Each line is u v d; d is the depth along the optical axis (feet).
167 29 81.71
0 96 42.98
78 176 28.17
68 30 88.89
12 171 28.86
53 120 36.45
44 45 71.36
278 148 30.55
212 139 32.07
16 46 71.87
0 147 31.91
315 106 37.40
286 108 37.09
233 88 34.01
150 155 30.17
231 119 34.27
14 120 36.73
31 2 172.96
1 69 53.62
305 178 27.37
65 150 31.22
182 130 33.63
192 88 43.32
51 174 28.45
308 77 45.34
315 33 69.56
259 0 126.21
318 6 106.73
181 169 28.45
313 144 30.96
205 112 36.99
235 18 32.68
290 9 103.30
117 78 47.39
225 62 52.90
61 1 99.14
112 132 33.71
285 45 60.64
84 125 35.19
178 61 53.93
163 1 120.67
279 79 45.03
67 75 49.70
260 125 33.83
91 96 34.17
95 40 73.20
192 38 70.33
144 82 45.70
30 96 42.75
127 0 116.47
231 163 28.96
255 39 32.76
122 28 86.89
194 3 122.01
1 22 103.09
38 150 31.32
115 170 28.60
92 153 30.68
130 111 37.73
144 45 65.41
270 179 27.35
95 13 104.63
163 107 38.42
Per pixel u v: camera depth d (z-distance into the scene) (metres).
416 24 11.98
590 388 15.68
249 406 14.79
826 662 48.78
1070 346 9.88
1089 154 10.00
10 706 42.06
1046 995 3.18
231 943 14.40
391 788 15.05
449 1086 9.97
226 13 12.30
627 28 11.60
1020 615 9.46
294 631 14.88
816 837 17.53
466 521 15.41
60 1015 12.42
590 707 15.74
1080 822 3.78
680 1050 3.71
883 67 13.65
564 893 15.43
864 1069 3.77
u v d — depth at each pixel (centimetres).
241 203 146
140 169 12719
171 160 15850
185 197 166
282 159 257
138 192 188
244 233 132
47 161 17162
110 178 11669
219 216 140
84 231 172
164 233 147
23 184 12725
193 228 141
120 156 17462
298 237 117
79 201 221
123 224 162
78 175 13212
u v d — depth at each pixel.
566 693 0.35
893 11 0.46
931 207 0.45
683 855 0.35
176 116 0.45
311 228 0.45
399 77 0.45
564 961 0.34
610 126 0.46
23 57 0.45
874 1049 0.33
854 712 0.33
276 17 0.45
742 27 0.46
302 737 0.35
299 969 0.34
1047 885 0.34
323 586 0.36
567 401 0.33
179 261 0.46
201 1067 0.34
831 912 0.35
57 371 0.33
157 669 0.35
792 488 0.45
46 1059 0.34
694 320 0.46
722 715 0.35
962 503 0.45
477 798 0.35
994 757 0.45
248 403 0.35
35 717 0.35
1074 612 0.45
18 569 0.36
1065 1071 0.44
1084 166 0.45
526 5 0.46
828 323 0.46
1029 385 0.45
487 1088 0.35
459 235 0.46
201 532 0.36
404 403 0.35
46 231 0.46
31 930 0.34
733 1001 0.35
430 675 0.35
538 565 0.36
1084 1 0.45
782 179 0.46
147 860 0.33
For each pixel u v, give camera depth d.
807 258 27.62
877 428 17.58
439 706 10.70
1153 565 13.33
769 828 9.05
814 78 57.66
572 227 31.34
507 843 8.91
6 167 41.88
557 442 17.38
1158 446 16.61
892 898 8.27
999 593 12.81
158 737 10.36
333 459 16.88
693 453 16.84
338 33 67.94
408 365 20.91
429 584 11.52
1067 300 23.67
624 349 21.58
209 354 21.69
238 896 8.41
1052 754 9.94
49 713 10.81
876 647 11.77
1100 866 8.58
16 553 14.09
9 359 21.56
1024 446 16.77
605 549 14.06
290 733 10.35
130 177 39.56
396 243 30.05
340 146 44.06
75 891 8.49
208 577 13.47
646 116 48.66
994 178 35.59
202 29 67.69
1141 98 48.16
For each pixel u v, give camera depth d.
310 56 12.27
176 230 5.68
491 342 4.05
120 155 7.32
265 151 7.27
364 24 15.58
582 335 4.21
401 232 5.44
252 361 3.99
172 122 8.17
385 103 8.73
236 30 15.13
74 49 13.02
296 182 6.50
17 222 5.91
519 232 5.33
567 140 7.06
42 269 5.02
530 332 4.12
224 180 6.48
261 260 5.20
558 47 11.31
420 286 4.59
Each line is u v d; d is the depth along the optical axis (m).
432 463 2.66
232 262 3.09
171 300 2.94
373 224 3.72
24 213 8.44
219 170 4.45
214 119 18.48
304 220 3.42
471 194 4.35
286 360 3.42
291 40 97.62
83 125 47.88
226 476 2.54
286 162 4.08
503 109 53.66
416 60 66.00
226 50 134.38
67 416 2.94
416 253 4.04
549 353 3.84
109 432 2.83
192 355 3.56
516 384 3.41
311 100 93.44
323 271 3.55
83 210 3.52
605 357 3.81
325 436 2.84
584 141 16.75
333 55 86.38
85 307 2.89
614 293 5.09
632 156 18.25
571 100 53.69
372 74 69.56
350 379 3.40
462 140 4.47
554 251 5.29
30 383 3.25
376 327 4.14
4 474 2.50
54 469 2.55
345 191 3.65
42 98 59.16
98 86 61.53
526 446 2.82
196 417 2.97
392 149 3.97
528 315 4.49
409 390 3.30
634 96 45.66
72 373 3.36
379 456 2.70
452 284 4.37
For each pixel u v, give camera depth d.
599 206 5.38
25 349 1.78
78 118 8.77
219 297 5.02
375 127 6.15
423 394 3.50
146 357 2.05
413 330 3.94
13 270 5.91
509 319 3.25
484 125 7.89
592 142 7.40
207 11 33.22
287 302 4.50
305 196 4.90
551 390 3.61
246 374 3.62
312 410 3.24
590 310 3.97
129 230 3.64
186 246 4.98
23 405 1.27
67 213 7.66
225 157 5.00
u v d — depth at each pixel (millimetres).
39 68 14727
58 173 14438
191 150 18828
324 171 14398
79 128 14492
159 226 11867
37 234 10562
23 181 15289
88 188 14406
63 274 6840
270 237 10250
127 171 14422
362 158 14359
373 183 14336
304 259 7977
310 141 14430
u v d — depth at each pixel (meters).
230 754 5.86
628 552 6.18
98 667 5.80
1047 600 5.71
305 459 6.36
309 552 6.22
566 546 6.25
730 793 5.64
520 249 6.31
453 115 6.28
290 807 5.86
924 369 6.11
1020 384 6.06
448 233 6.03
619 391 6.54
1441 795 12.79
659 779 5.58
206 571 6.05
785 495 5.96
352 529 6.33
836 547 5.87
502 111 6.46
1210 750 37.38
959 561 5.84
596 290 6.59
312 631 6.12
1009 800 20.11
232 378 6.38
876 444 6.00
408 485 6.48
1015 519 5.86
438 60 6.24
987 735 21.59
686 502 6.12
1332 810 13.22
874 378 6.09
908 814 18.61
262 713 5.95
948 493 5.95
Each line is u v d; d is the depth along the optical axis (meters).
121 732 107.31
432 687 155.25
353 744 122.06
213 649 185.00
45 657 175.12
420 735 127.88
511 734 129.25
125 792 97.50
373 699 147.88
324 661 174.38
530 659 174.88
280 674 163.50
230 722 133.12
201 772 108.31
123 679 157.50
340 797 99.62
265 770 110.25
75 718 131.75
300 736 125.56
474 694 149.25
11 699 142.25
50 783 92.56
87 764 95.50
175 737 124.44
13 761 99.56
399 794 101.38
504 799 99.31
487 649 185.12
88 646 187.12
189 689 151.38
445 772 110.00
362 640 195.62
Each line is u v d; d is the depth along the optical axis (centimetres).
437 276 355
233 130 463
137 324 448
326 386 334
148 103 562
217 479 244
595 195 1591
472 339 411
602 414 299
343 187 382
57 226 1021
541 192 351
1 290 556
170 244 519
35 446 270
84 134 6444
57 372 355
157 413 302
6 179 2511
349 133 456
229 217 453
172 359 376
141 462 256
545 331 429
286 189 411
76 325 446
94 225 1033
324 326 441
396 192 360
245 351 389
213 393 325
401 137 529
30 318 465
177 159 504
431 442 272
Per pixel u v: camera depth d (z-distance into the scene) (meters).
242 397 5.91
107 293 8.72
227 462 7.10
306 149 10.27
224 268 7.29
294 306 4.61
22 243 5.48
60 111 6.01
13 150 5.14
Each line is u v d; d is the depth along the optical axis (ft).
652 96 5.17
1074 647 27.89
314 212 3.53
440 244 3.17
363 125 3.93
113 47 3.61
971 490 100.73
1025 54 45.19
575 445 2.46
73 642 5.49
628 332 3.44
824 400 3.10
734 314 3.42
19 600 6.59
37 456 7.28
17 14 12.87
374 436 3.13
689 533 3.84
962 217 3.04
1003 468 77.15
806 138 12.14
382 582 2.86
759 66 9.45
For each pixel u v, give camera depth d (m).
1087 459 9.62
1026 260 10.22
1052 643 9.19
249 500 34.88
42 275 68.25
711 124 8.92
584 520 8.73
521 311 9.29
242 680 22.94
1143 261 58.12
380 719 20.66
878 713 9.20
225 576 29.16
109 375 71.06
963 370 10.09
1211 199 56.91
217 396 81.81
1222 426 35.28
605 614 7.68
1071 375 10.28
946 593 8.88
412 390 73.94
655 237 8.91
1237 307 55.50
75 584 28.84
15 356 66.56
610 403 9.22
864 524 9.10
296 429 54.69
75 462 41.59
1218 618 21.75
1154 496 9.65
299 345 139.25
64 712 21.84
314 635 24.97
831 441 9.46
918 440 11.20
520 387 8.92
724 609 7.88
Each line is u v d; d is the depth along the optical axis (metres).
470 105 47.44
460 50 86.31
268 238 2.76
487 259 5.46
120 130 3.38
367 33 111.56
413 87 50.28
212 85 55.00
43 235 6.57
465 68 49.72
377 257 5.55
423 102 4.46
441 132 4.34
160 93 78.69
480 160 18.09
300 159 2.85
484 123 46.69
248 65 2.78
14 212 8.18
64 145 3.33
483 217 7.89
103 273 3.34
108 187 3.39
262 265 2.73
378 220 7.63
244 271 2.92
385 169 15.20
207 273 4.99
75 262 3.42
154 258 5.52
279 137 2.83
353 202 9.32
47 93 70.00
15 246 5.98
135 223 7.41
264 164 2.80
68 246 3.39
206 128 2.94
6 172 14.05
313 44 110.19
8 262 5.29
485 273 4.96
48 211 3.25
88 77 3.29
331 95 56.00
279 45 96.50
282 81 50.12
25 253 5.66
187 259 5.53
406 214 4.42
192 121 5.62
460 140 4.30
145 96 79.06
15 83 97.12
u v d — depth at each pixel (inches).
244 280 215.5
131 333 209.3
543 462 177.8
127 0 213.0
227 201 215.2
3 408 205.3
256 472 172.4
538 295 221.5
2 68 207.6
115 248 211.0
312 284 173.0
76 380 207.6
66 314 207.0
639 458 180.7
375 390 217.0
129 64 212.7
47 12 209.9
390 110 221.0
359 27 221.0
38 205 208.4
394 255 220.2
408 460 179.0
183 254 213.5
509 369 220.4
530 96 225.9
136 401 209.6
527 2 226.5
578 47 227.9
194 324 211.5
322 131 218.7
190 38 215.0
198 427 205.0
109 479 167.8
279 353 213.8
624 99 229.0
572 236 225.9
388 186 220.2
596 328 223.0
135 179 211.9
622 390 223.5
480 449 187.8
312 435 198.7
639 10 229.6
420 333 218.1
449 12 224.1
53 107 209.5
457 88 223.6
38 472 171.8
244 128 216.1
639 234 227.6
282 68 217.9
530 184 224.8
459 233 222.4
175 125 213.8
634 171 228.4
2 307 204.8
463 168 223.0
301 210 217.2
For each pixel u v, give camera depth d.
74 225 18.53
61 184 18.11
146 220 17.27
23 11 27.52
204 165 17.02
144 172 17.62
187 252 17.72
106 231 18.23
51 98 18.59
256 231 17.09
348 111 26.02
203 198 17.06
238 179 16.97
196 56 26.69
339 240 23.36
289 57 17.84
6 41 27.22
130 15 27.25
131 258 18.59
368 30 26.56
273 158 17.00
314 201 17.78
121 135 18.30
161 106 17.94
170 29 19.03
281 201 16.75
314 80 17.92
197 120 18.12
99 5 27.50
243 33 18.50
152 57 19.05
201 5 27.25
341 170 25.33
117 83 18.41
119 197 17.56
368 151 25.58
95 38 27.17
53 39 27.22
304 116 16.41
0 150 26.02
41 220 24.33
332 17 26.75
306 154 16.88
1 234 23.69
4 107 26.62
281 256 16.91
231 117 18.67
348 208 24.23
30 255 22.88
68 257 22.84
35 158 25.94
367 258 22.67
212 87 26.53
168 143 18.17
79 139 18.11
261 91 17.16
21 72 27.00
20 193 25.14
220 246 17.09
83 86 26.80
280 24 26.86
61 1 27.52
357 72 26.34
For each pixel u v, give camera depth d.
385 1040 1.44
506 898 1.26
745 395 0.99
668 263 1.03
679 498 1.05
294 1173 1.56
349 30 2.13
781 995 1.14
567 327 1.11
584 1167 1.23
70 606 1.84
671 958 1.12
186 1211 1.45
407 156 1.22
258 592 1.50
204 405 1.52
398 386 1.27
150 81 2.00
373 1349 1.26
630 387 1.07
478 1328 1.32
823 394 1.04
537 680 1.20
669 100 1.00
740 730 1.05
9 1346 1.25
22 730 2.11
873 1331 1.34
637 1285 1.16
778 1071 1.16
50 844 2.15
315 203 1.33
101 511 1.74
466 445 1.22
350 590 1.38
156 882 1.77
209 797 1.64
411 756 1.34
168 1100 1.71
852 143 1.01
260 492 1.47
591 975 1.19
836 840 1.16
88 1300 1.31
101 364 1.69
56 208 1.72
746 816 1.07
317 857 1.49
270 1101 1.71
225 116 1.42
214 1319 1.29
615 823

● **Problem to solve**:
Select and copy every line of the listing with the word "distance".

● **Exercise answer**:
Per pixel u v: camera depth d (z-distance into the scene) (metres).
Per pixel u v: camera depth d (z-distance into the scene) (meters).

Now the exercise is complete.